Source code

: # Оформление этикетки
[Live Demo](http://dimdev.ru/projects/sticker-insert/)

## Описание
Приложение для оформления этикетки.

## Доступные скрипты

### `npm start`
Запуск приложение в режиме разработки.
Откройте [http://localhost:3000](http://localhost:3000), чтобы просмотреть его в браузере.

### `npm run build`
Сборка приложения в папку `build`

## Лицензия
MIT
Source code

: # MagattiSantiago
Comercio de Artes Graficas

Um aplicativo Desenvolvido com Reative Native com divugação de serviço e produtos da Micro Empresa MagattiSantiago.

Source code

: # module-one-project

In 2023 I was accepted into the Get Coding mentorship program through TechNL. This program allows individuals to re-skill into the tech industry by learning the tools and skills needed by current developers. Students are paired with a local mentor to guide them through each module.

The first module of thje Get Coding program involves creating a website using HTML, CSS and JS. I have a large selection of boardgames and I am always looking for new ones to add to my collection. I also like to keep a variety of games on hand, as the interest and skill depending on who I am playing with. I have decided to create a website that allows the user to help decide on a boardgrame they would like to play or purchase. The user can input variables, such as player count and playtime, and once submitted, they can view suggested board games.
───
> TASK BRIEF: Copy out all of the data above word for word, keeping every line and character unchanged.

> REPLY:
Source code

: # Оформление этикетки
[Live Demo](http://dimdev.ru/projects/sticker-insert/)

## Описание
Приложение для оформления этикетки.

## Доступные скрипты

### `npm start`
Запуск приложение в режиме разработки.
Откройте [http://localhost:3000](http://localhost:3000), чтобы просмотреть его в браузере.

### `npm run build`
Сборка приложения в папку `build`

## Лицензия
MIT
Source code

: # MagattiSantiago
Comercio de Artes Graficas

Um aplicativo Desenvolvido com Reative Native com divugação de serviço e produtos da Micro Empresa MagattiSantiago.

Source code

: # module-one-project

In 2023 I was accepted into the Get Coding mentorship program through TechNL. This program allows individuals to re-skill into the tech industry by learning the tools and skills needed by current developers. Students are paired with a local mentor to guide them through each module.

The first module of thje Get Coding program involves creating a website using HTML, CSS and JS. I have a large selection of boardgames and I am always looking for new ones to add to my collection. I also like to keep a variety of games on hand, as the interest and skill depending on who I am playing with. I have decided to create a website that allows the user to help decide on a boardgrame they would like to play or purchase. The user can input variables, such as player count and playtime, and once submitted, they can view suggested board games.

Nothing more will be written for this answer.